New therapies may be on the horizon for people suffering from multiple sclerosis (MS). A research team led by Dr. Lawrence Steinman from Stanford University School of Medicine, Stanford, Calif., has shown that angiotensin II, more commonly known for its role in regulating blood pressure, sustains inflammation in an experimental autoimmune encephalomyelitis (EAE) mouse model of MS. The team's results suggest that some well-known and safe anti-hypertension drugs can be used to treat MS.
Multiple sclerosis is an inflammatory demyelinating disease of the central nervous system (CNS). It is the most common cause of acquired disability in adults, most being diagnosed between the ages of 20 and 50. MS affects two to three times as many women as men and is more common among people with northern European ancestry. There is no evidence that it is inherited. An estimated 400,000 Americans and 2.5 million people worldwide have MS (National Multiple Sclerosis Society).
Although current model organisms do not develop multiple sclerosis, it can be approximated by inducing EAE. In their study, the Dr. Steinman's team induced EAE in C57BL/6J mice (B6J, 000664) by immunizing them with myelin oligodendrocyte glycoprotein (MOG) in complete Freund's adjuvant. This model of EAE exhibits many human multiple sclerosis phenotypes.
The team first set out to clarify the nature of angiotensin II receptor (ATR1) up-regulation in inflamed CNS cells. By using a combination of fluorescence immunohistochemistry and FACS analyses, they found that AT1R in the B6J EAE model is expressed primarily in CNS astrocytes and microglia (the resident macrophages of the CNS). This expression pattern is similar to that in people with multiple sclerosis, suggesting that AT1R expression in these cells plays a previously unrecognized role in EAE and MS.

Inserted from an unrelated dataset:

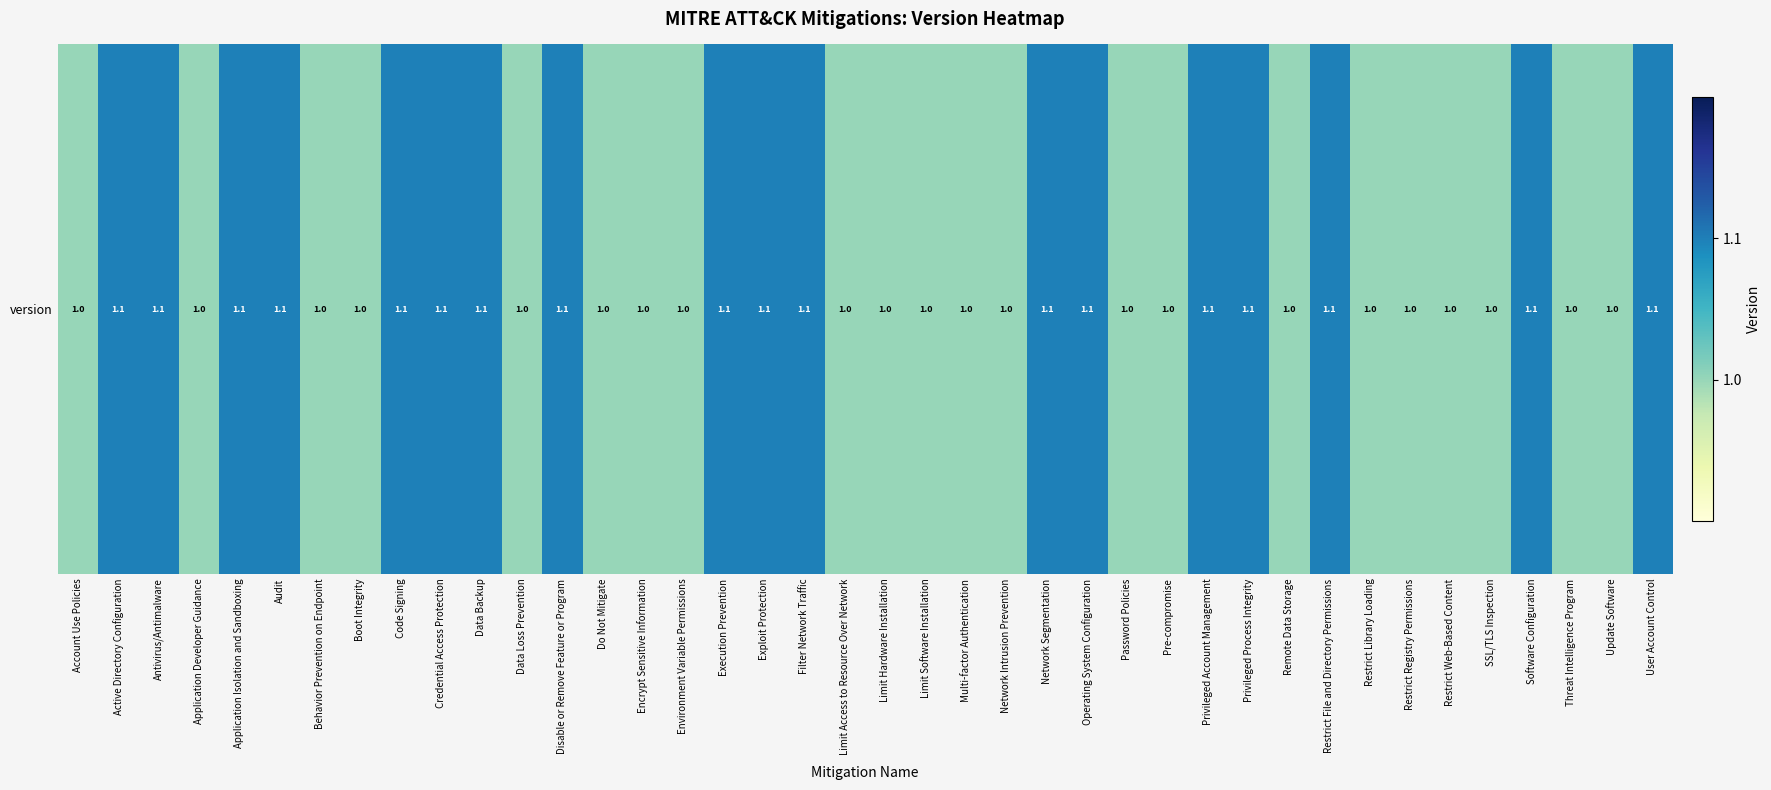

Read the value at Environment Variable Permissions.

1.0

Knowing that the pleiotropic cytokine transforming growth factor beta (TGFB) plays a key role in autoimmune diseases, including MS and EAE, and that angiotensin II mediates its activation in various tissues, the team explored the relationship between angiotensin II and TGFB in microglia and astrocytes. In a series of experiments using cultured astrocytes and microglial cells and AT1R-deficient (Agtr1a-/-) JAX® Mice strain B6.129P2-Agtr1atm1Unc/J (002682), the team found that whereas angiotensin II mediates the production of TGFB primarily in microglial cells, it mediates its activation in astrocytes.
The team also found that, like AT1R, TGFB in the B6J EAE model is expressed in CNS astrocytes, microglial cells and neurons. Indeed, by using luciferase-expressing albino B6 mice – genetically modified B6(Cg)-Tyrc-2J/J mice (000058 ) – and candesartan, an angiotensin II inhibitor used to treat hypertension in people, the team established that TGFB signaling in the CNS during EAE is actually mediated by angiotensin II. Furthermore, the team demonstrated that it does so by up-regulating thrombospondin-1 (TSP1).
To determine if blocking the angiotensin signaling pathway ameliorates EAE, the team treated MOG-immunized B6J mice with either candesartan or LSKL, a TSP1 inhibitor. If treatment with either inhibitor is initiated three days after MOG immunization, EAE onset is delayed and its severity is decreased (neither candesartan nor LSKL has an effect if administered at the peak of disease severity). MOG-immunized Agtr1a-/- mice exhibit a comparable delay in disease onset and decrease in disease severity.
In summary, the research team identified a novel role of the angiotensin II signaling pathway in EAE: EAE up-regulates angiotensin II, which sustains a neuroinflammatory state in CNS astrocytes, microglia and neurons by up-regulating TGFB via TSP1. Importantly, the possibility of using angiotensin II inhibitors to ameliorate multiple sclerosis is particularly promising because they are already widely-used and safe antihypertensive drugs.
Lanz TV, Ding Z, Ho PP, Luo J, Agrawal AN, Srinagesh H, Axtell R, Zhang H, Platten M, Wyss-Coray T, Steinman L. 2010. Angiotensin II sustains brain inflammation in mice via TGF-β. J Clin Invest DOI: 10.1172/JCI41709 [Epub ahead of print].